Te bestuderen tekst:
Het is wezenlijk en noodzakelijk voor alle ware liefde, om met welgevallen,
verlustiging en blijdschap te verkeren over het voorwerp van de liefde. Het is een
wezenlijke daad van de liefde ergens behagen in te scheppen (Amor complacentiae).
Veel meer is dit zo omtrent de Heere Jezus, in Wie de ziel een oneindige,
onbegrijpelijke, onuitsprekelijke reden vindt van eeuwig welgevallen. De liefde van
de Vader tot de Middelaar deed Zijn ziel een welbehagen in Hem hebben, Matth. 3:
17; Matth. 17: 5; Jes. 42: 1; en Zijn liefde tot Zijn volk deed Hem blijde zijn en een
zoet welgevallen nemen in hen te zegenen. En Ik zal Mij, zegt God, over hen
verblijden, dat Ik hun weldoe; en Ik zal hen getrouwelijk in dit land planten, met Mijn
ganse hart en met Mijn ganse ziel, Jer 32: 41. En de profeet zegt, tot troost van Gods
volk in de laatste dagen: De HEERE, uw God . . . zal over u vrolijk zijn met
blijdschap; Hij zal zwijgen (anderen lezen hier niet ongepast: 'rusten', 'berusten') in
Zijn liefde; Hij zal Zich over u verheugen met gejuich, Zef. 3: 17. Zo moet en zal ieder
gelovig zondaar zich verblijden in het overdenken van de Heere Jezus, daar ze in Hem
een bijzonder welgevallen vindt. Zo toonde dit de bruid in het Hooglied, Hoogl. 1: 13
en 14; 2: 3; 5: 10 en 16. Dit is het bewijs van ware liefde tot Hem. Waar dat niet
gevonden wordt, daar is geen liefde tot Jezus. Maar dit kenmerk zal uit de volgende
twee nog meer blijken, en zodanig omschreven worden, dat geen anderen dan alleen
ware liefhebbers van Jezus het rechte welbehagen in Hem scheppen.

Werkopdrachten:
#1 Schrijf het deel van de tekst over liefde tot Jezus tussen "Het is wezenlijk" en "scheppen (Amor complacentiae).", allebei meegerekend, opnieuw op en verander daarin "verlustiging" in "vreugde".
#2 Beantwoord deze vragen over de tekst over liefde tot Jezus:
(a) Welke Latijnse term staat bij het ergens behagen in scheppen?
(b) Wat lezen anderen volgens de tekst in plaats van "zwijgen"?
(c) Wie toonde in het Hooglied dit welgevallen?

Verzamelde gegevens
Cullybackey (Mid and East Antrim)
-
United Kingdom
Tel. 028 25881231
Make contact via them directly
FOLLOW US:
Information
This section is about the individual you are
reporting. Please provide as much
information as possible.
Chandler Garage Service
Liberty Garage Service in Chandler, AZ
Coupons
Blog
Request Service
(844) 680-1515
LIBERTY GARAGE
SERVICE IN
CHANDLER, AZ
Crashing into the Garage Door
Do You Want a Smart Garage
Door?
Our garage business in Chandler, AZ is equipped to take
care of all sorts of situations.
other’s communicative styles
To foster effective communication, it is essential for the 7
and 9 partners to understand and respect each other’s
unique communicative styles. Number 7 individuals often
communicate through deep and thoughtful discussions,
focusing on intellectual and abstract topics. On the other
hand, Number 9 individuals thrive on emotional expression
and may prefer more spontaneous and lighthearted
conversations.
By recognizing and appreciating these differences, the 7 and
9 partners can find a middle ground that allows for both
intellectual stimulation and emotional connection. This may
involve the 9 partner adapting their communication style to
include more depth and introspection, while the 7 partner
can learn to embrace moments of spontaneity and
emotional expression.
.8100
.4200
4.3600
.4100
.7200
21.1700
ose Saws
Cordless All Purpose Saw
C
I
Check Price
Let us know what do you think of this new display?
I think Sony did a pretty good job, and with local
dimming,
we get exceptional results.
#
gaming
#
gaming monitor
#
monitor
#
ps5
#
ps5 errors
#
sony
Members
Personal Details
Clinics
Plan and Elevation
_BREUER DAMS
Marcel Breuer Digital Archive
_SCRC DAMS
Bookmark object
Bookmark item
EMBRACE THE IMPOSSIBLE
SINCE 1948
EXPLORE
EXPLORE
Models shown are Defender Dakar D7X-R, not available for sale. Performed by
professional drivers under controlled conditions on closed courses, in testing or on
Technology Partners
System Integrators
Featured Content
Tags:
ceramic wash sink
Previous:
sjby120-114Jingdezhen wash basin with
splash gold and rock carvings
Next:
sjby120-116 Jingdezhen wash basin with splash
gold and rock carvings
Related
--
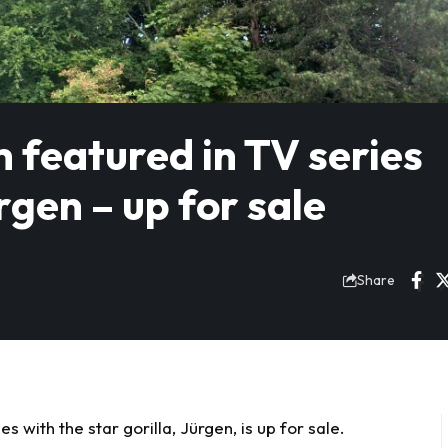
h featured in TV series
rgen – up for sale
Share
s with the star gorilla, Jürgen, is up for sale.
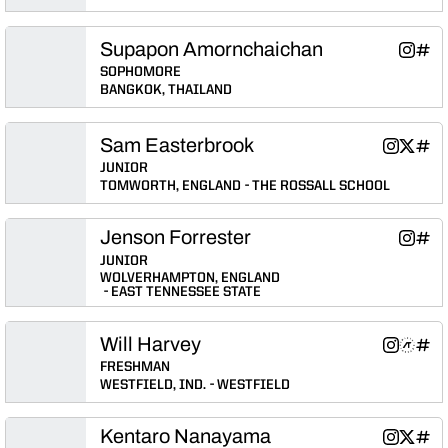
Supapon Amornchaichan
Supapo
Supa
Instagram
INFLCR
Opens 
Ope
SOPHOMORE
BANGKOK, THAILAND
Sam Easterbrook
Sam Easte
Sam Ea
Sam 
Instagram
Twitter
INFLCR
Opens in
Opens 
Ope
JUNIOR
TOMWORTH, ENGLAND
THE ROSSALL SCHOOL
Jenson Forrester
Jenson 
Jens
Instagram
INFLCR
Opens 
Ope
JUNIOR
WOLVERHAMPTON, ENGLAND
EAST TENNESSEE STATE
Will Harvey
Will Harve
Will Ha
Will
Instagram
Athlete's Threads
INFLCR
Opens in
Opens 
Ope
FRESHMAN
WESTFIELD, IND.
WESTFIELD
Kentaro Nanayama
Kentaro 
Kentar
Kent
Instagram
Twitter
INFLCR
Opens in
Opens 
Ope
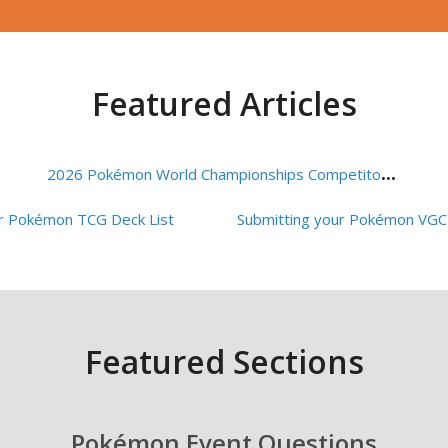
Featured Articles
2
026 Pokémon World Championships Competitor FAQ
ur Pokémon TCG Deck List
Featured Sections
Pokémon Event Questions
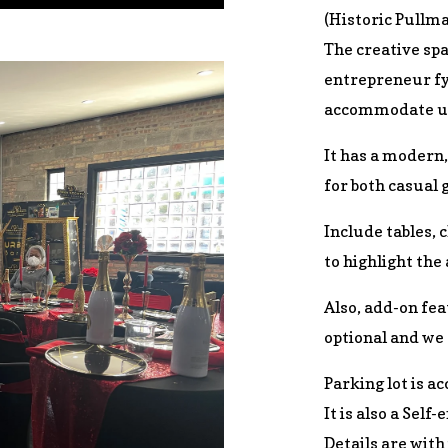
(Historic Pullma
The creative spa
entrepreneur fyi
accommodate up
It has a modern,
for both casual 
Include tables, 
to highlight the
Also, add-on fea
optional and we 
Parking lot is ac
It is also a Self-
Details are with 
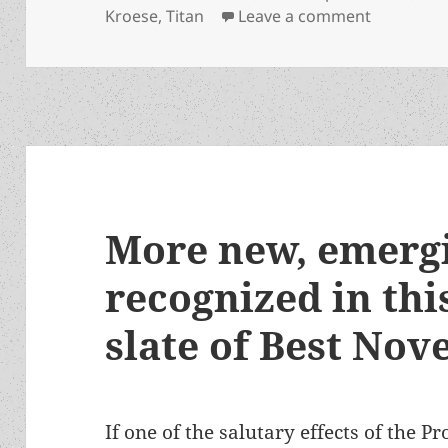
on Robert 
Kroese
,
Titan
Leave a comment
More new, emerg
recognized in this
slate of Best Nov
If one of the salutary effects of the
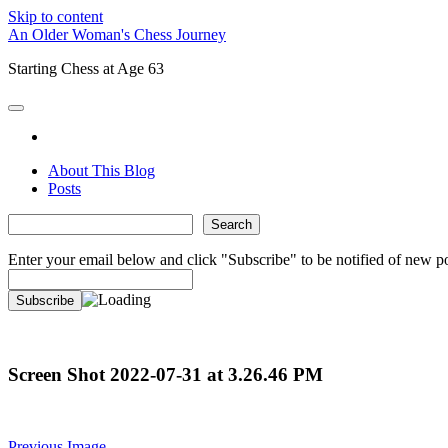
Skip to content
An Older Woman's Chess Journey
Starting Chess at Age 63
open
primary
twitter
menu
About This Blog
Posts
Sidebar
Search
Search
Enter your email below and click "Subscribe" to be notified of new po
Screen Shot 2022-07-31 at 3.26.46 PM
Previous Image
* * *
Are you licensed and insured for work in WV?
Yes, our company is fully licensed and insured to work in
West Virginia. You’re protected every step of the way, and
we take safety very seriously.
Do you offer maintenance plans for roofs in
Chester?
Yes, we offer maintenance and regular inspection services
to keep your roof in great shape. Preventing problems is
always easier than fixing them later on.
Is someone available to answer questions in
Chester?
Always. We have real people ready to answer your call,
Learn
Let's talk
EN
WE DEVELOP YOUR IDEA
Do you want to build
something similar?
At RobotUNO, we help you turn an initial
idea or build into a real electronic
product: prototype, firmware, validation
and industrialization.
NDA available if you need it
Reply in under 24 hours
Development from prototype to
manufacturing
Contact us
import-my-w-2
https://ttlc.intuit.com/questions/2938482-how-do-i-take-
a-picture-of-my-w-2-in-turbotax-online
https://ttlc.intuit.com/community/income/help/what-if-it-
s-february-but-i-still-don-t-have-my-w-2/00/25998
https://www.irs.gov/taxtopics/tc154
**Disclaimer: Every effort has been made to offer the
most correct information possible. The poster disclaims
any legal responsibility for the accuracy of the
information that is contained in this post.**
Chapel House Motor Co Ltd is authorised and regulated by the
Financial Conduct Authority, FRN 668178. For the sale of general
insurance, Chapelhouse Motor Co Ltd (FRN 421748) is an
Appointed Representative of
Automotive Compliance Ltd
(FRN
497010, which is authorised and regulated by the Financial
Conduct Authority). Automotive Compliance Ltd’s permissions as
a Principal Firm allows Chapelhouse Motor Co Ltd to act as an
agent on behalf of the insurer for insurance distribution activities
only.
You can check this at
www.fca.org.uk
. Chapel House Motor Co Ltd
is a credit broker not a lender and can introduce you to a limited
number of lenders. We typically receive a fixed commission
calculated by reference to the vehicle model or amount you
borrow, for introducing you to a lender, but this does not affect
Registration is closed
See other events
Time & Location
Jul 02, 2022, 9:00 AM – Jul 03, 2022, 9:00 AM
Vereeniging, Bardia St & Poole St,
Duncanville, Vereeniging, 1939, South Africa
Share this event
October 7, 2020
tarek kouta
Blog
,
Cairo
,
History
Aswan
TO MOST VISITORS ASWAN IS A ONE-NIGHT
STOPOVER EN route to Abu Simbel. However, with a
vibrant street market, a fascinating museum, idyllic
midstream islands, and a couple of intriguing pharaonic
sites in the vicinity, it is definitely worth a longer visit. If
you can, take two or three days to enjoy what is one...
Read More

Antwoorden op volgorde:
#1
Het is wezenlijk en noodzakelijk voor alle ware liefde, om met welgevallen,
vreugde en blijdschap te verkeren over het voorwerp van de liefde. Het is een
wezenlijke daad van de liefde ergens behagen in te scheppen (Amor complacentiae).

#2
(a) Amor complacentiae
(b) 'rusten' en 'berusten'
(c) De bruid